You'd have to interval-pee, and time it carefully...


----------



## JCnGrace (Apr 28, 2013)

elkdog said:


> "You can pee on an electric fence and it won't shock you."
> 
> WRONG!!!!



Being female makes it rather difficult to try that one but my cousin told me if I touched the fence with a timothy stalk it wouldn't shock me. He lied!


----------



## bsms (Dec 31, 2010)

tinyliny said:


> It's remarkable how many people do not realize how much there horse would like the inside of his/her ears scratched...


I was one of them. Bandit isn't fond of having his ears touched, so why would I stick a finger in them? But a week or so ago, the bugs were bad and I thought "What the heck!" Put my finger in. He froze. For about 5 seconds. Then he started rubbing his head a little. Then the light bulb went on and it was all I could do to keep my hand steady as he rubbed his inner ear against my finger.

Stopped, and then he turned around and put his other ear next to my hand. Well, that didn't seem too subtle! So...OK. He once again rubbed his ear against my finger, hard, then looked at me as if to say, "_You humans can do that? And you didn't TELL me? Sheesh! Get with the program, Little Monkey!_"

One problem with being self-taught is that you don't find advice about things like that in many books or videos about equitation! I mean, how many YouTube videos are there on proper ear-rubbing techniques? And it sure wasn't mentioned in the Cavalry manual...:evil:...and if truth be told, the few times I took lessons, no one suggested it either! "_Get with the program, Little Monkey!_"


----------



## bsms (Dec 31, 2010)

PS: It is one of the nice things about HF. Threads like this can give those, "_You mean I'm not the only one?_" moments, or better, "_You mean horses don't explode if you do XXX? They LIKE it?_" moments! Gotta buy me some mints...

:thumbsup:​


----------



## livelovelaughride (Sep 13, 2011)

A shoulder fore in ridden in two tracks !


----------



## SilverMaple (Jun 24, 2017)

That I would regret purchasing a 14.2 green broke mare for mountain riding.

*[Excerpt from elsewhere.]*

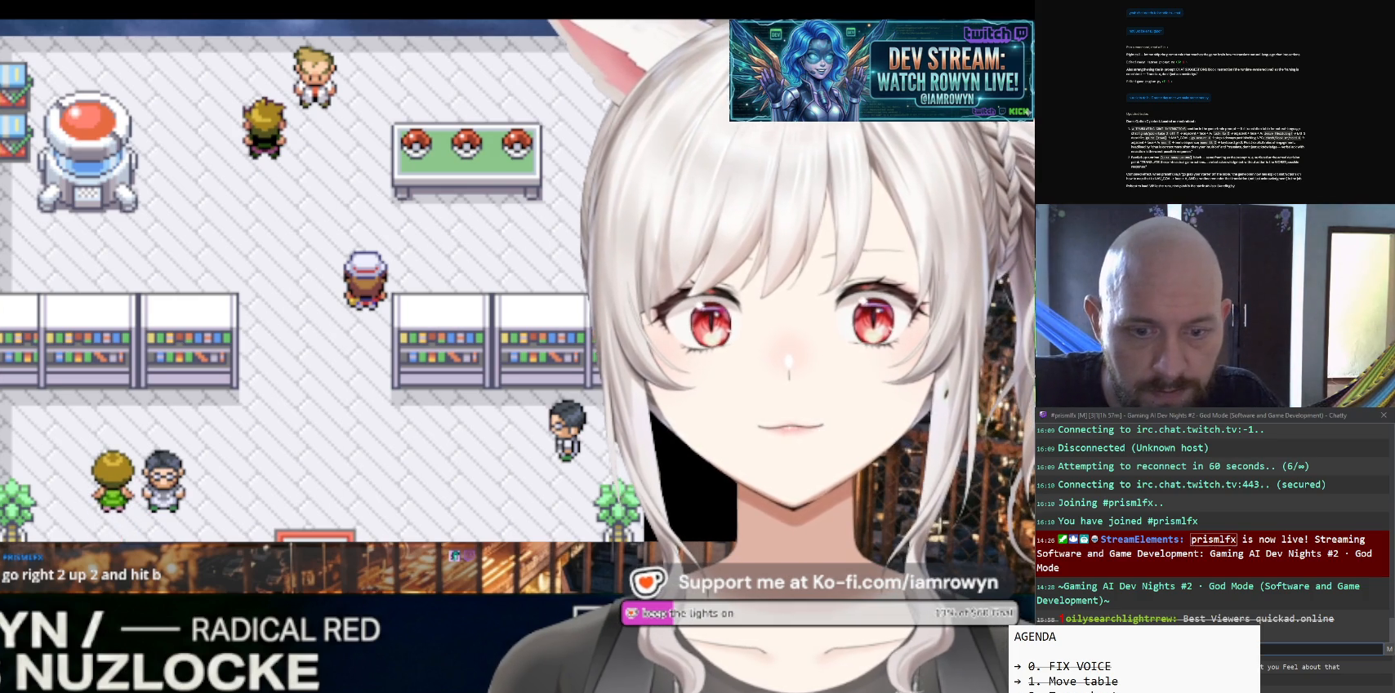
{"buttons": ["A"], "events": []}
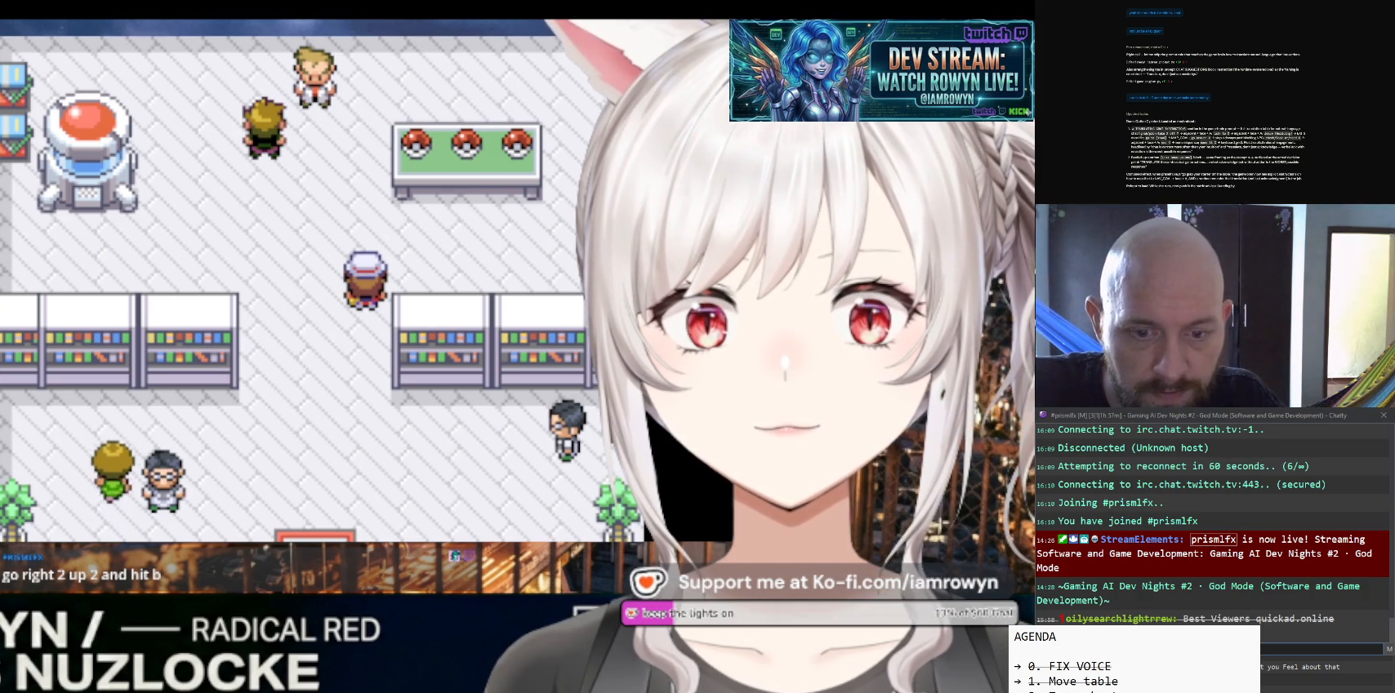
{"buttons": ["A"], "events": []}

Wrong. That little mare was handy, sure-footed, could jump downed limbs like a deer, scramble up steep slopes and across shale slides like a mountain goat, turn around on a trail 8"wide, and was fresher at the end of a long day than most of the big horses. Plus she was really easy to get on, and could slither under branches without getting me whacked in the face. Win-Win!


----------



## ChestnutPony4Life (Dec 30, 2017)

To get into half seat with a closed hip angle on a very forward and pushy mare, on the way to a solid fence that she'd already refused twice. I was twelve... Broken ribs hurt.....


----------



## mmshiro (May 3, 2017)

bsms said:


> PS: It is one of the nice things about HF. Threads like this can give those, "_You mean I'm not the only one?_" moments, or better, "_You mean horses don't explode if you do XXX? They LIKE it?_" moments! Gotta buy me some mints...
> 
> :thumbsup:​


Feel free to start a new thread "Things your horse trained you to do for it" and see if anything else seems like a good idea. For example, it bothers me to see a horse with crusties or discharge in their eyes - haven't met a single one that didn't ultimately let me poke a finger right "there" and scratch it clean.


----------



## Celeste (Jul 3, 2011)

Worst advice?

Never, ever, ever grab your saddle to hang on under any circumstances...... Ouch (Arthritis in my neck now)

This one was about a cow: If you stand in the gait, she can't get by............ Ouch (Still got scars)

Never, ever, ever do an emergency dismount from a bolting horse.............. Ouch (I wish I had not landed on my tail bone....... )


----------



## loosie (Jun 19, 2008)

Celeste said:


> This one was about a cow: If you stand in the gait, she can't get by..........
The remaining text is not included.